_WORK ITEM 1_:
What encoding option does the patch described in the mailing-list message add to encode/decode?

_TEXT UNDER STUDY_:
Re: PATCH: Add uri percent-encoding for binary data

From: Isaac Morland <isaac(dot)morland(at)gmail(dot)com>
To: Anders Åstrand <anders(at)449(dot)se>
Cc: PostgreSQL Hackers <pgsql-hackers(at)postgresql(dot)org>
Subject: Re: PATCH: Add uri percent-encoding for binary data
Date: 2019-10-07 21:38:15
Message-ID: CAMsGm5dGOiQm8vG=D7vAgMDyFG9U+L+eJOugTN2WhT5PY84DPA@mail.gmail.com
Views: Raw Message | Whole Thread | Download mbox | Resend email
Thread:
Lists: pgsql-hackers

On Mon, 7 Oct 2019 at 03:15, Anders Åstrand <anders(at)449(dot)se> wrote:

> Hello
>
> Attached is a patch for adding uri as an encoding option for
> encode/decode. It uses what's called "percent-encoding" in rfc3986
> (https://tools.ietf.org/html/rfc3986#section-2.1).

[Saved data entries]
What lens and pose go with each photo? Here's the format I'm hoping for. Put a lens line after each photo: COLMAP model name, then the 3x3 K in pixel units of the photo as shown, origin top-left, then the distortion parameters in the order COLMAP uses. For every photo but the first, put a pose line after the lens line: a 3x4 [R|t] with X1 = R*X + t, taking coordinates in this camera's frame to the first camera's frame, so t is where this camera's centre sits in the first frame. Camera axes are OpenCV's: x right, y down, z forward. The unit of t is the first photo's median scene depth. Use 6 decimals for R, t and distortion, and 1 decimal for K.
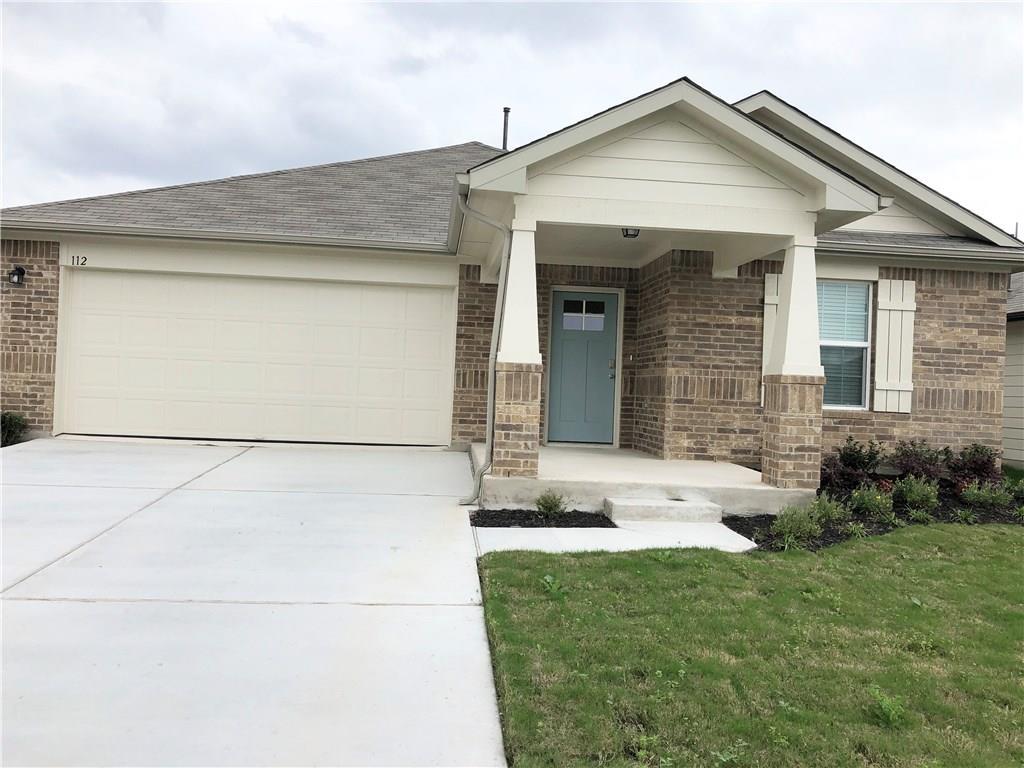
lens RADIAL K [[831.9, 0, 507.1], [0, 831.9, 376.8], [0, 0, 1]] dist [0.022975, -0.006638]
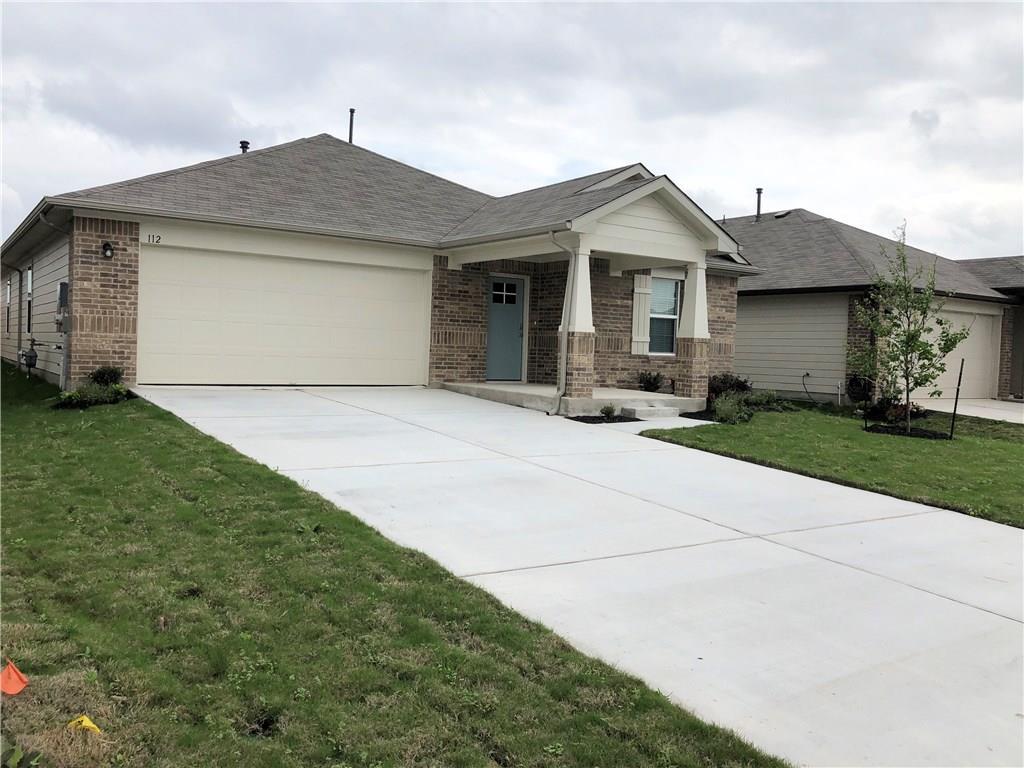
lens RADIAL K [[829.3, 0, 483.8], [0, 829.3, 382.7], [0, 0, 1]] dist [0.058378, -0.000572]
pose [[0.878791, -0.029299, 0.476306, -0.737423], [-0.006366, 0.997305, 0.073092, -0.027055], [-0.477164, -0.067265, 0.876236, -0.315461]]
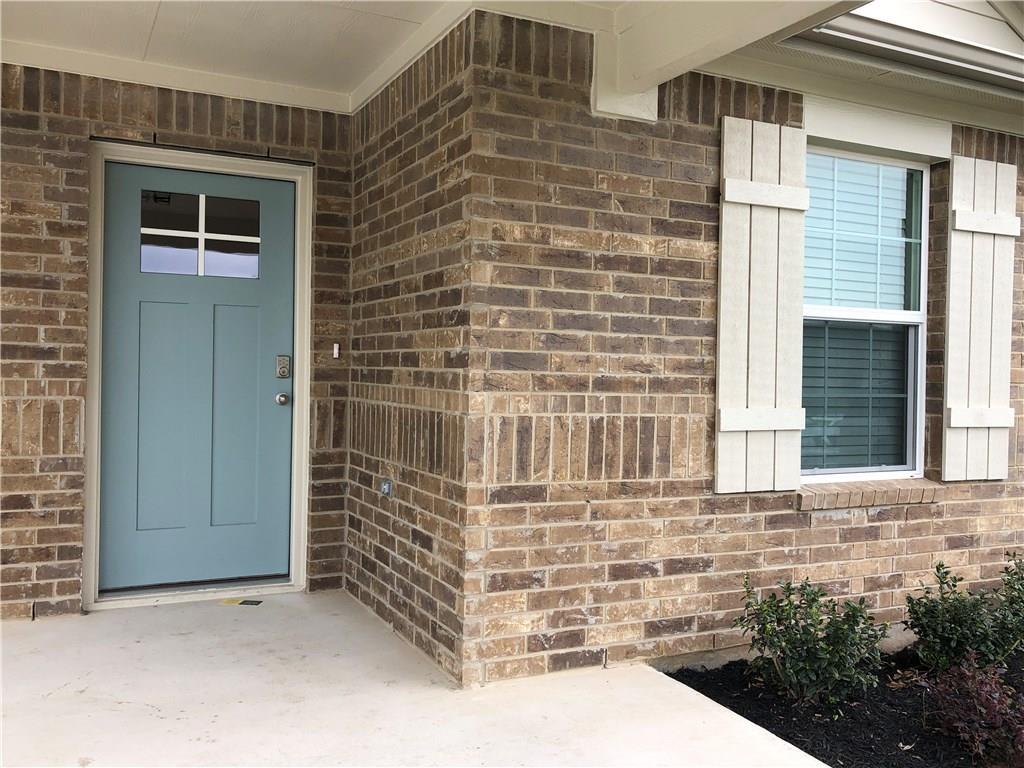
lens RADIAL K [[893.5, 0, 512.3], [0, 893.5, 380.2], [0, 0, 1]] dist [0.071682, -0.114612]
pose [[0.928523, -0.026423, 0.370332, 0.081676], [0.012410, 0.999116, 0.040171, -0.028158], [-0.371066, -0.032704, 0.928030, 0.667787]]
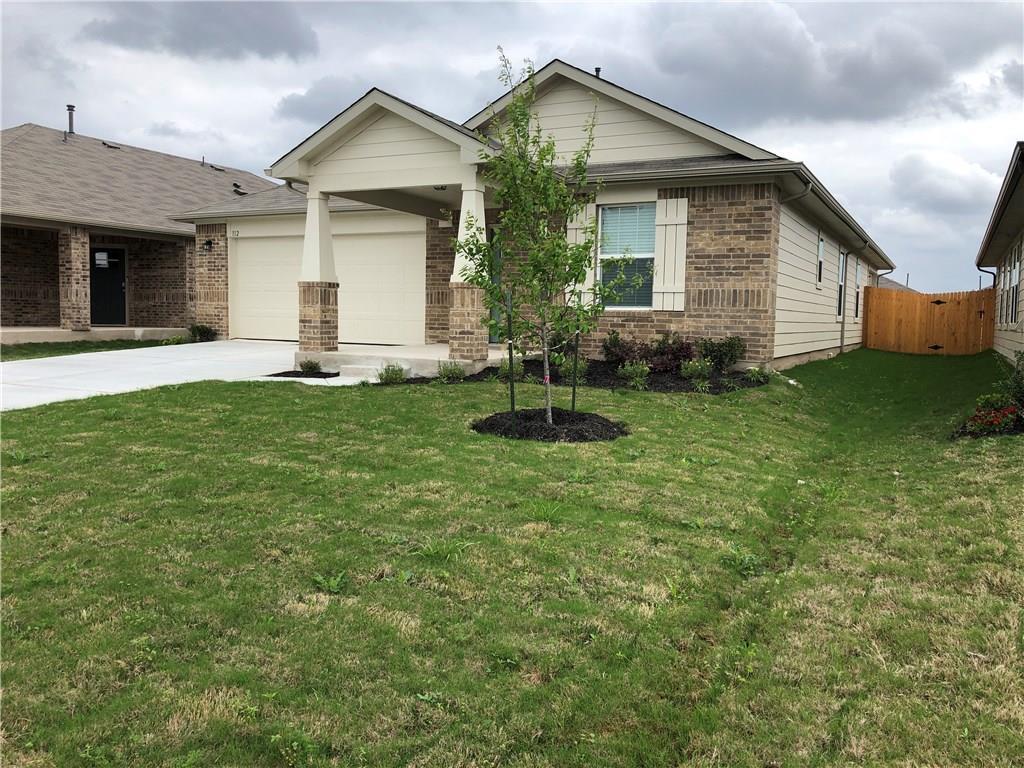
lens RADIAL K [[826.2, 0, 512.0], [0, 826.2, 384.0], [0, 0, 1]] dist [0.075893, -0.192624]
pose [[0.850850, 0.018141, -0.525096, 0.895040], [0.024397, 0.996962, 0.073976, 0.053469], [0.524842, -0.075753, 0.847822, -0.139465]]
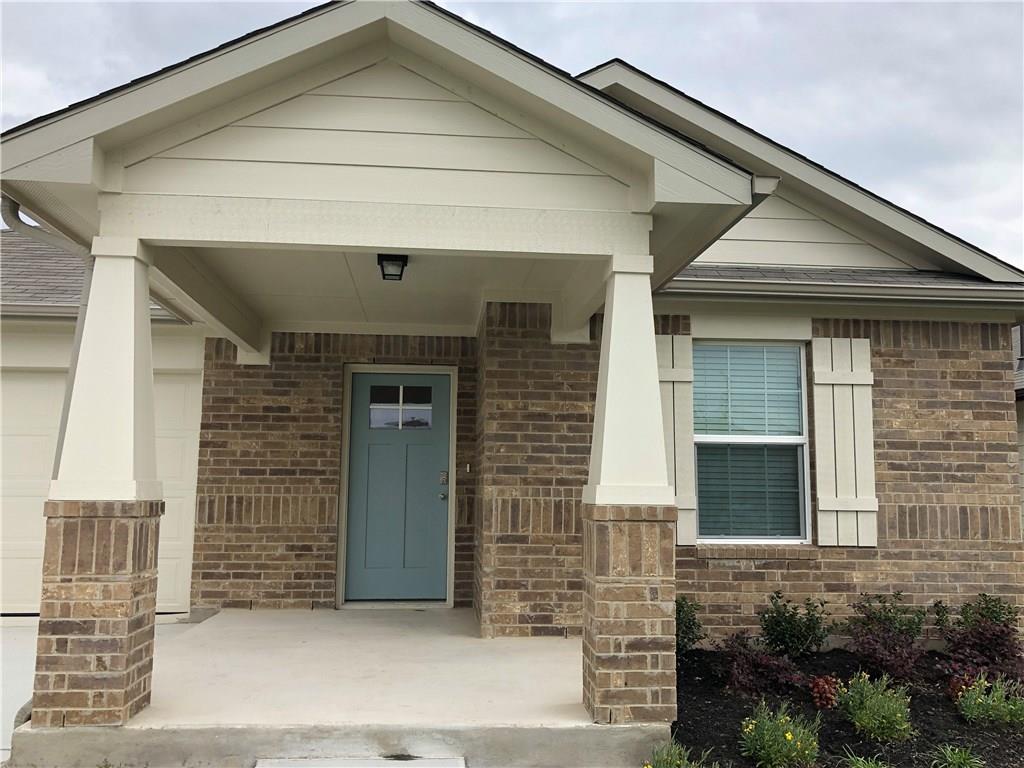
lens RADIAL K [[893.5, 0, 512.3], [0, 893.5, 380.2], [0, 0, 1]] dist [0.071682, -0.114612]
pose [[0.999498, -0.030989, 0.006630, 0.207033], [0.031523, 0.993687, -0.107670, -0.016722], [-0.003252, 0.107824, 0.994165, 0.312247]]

==

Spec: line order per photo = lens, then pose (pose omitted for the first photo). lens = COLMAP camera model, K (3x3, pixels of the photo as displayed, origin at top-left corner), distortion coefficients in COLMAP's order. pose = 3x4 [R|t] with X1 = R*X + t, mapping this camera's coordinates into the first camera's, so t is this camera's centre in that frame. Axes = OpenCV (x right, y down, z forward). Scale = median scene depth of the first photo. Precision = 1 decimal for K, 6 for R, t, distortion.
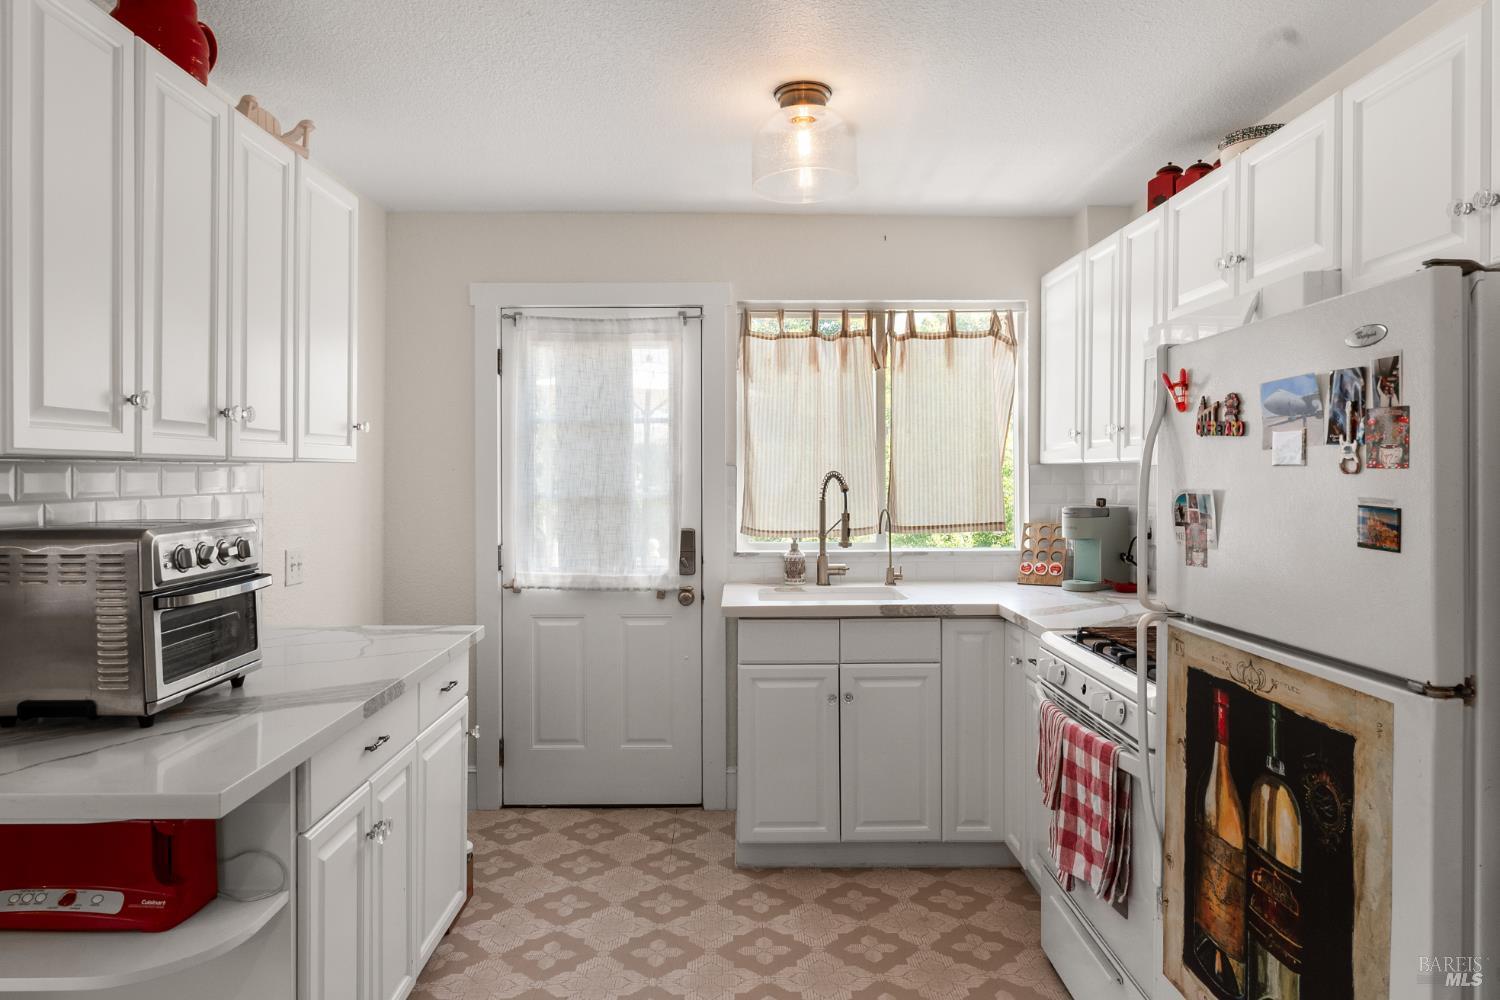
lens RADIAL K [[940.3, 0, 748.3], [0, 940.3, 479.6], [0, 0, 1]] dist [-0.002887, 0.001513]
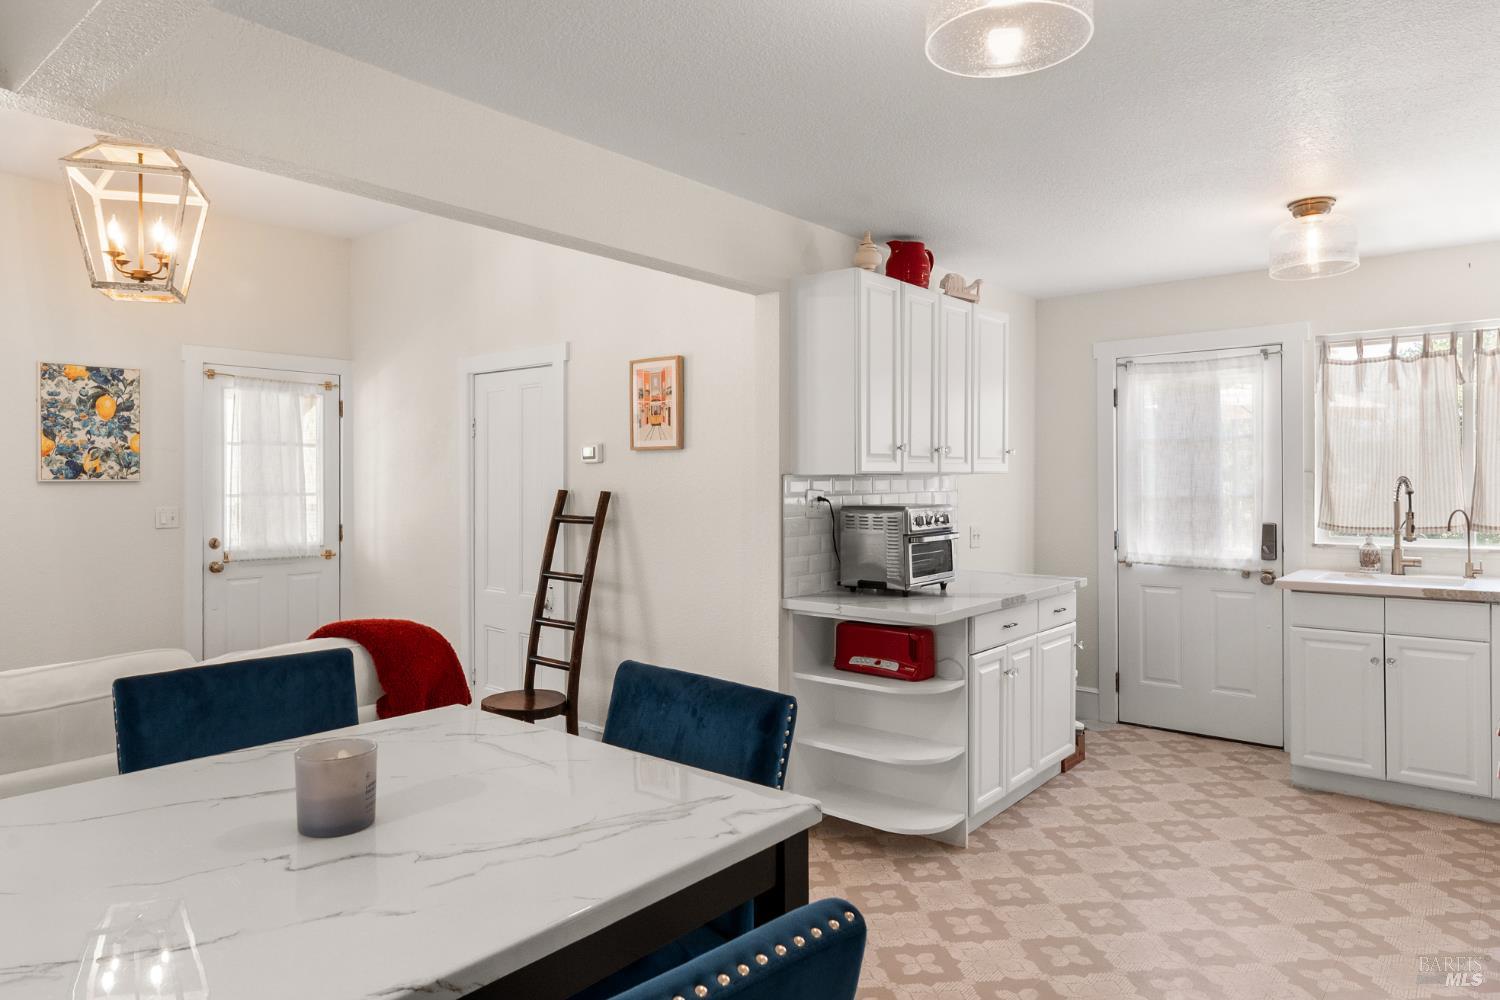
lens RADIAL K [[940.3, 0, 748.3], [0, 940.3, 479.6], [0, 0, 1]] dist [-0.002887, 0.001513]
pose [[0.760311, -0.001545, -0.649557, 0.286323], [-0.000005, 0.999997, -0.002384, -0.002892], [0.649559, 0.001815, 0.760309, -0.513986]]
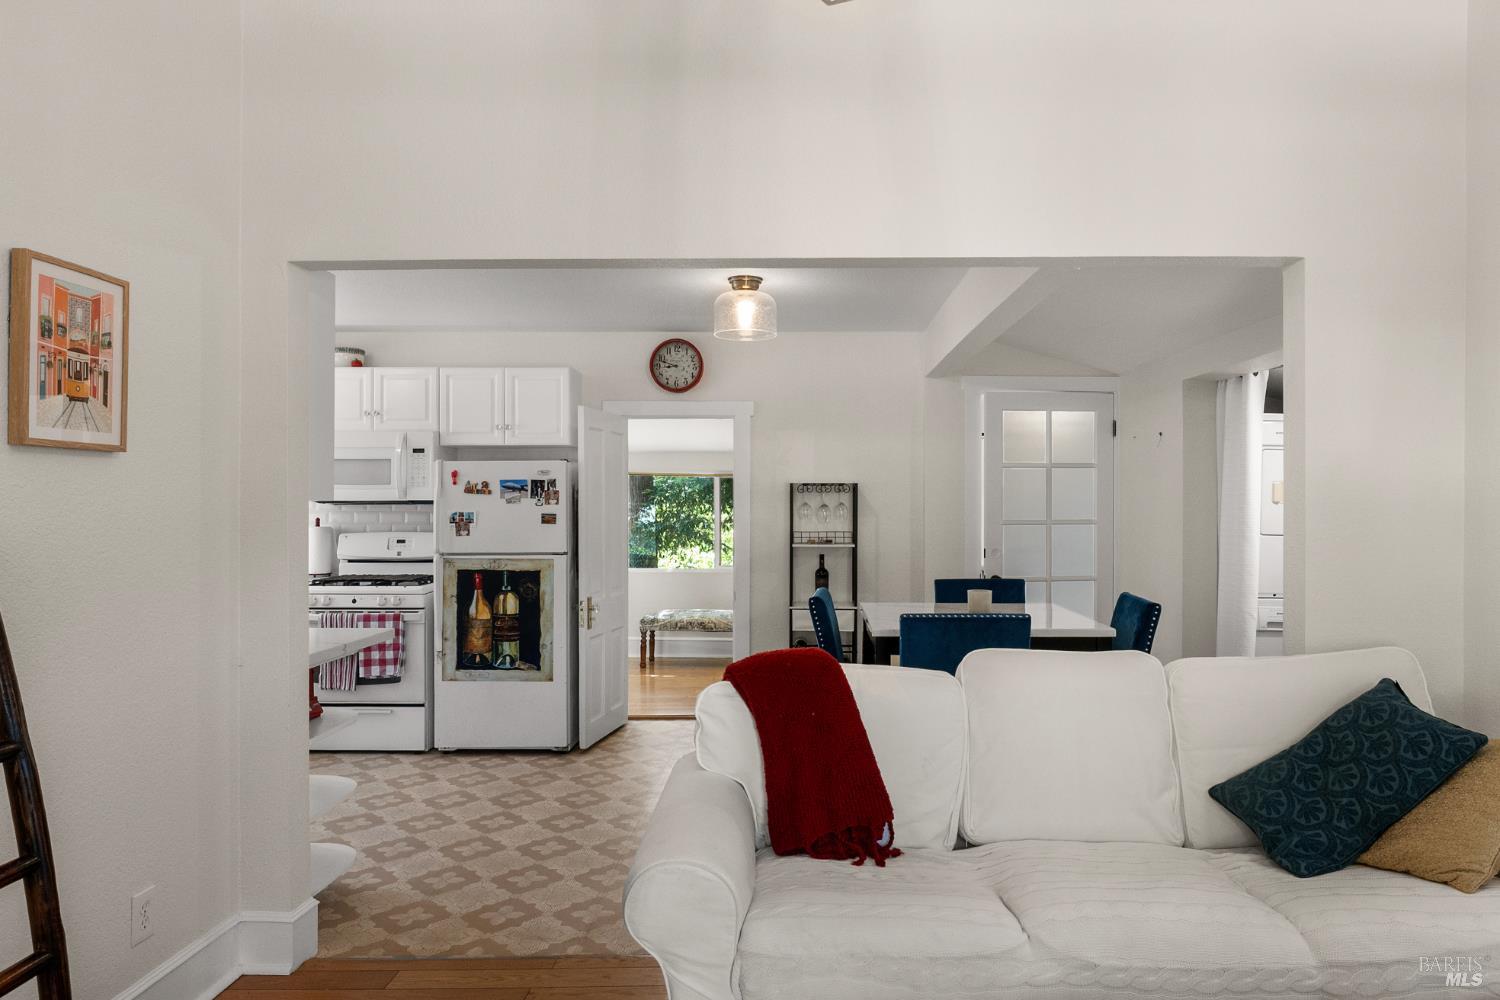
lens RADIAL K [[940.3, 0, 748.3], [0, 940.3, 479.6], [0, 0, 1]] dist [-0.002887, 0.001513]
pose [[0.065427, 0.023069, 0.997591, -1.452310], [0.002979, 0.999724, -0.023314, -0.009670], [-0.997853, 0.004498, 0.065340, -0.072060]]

_WORK ITEM 2_:
From the listing, print the lines from the one with "What lens and" up to and including the one with "dist [0.075893, -0.192624]", leaving out the pictures.

_EXERCISE RESULT 1_:
A uri option, using the percent-encoding defined in RFC 3986.

_EXERCISE RESULT 2_:
What lens and pose go with each photo? Here's the format I'm hoping for. Put a lens line after each photo: COLMAP model name, then the 3x3 K in pixel units of the photo as shown, origin top-left, then the distortion parameters in the order COLMAP uses. For every photo but the first, put a pose line after the lens line: a 3x4 [R|t] with X1 = R*X + t, taking coordinates in this camera's frame to the first camera's frame, so t is where this camera's centre sits in the first frame. Camera axes are OpenCV's: x right, y down, z forward. The unit of t is the first photo's median scene depth. Use 6 decimals for R, t and distortion, and 1 decimal for K.
lens RADIAL K [[831.9, 0, 507.1], [0, 831.9, 376.8], [0, 0, 1]] dist [0.022975, -0.006638]
lens RADIAL K [[829.3, 0, 483.8], [0, 829.3, 382.7], [0, 0, 1]] dist [0.058378, -0.000572]
pose [[0.878791, -0.029299, 0.476306, -0.737423], [-0.006366, 0.997305, 0.073092, -0.027055], [-0.477164, -0.067265, 0.876236, -0.315461]]
lens RADIAL K [[893.5, 0, 512.3], [0, 893.5, 380.2], [0, 0, 1]] dist [0.071682, -0.114612]
pose [[0.928523, -0.026423, 0.370332, 0.081676], [0.012410, 0.999116, 0.040171, -0.028158], [-0.371066, -0.032704, 0.928030, 0.667787]]
lens RADIAL K [[826.2, 0, 512.0], [0, 826.2, 384.0], [0, 0, 1]] dist [0.075893, -0.192624]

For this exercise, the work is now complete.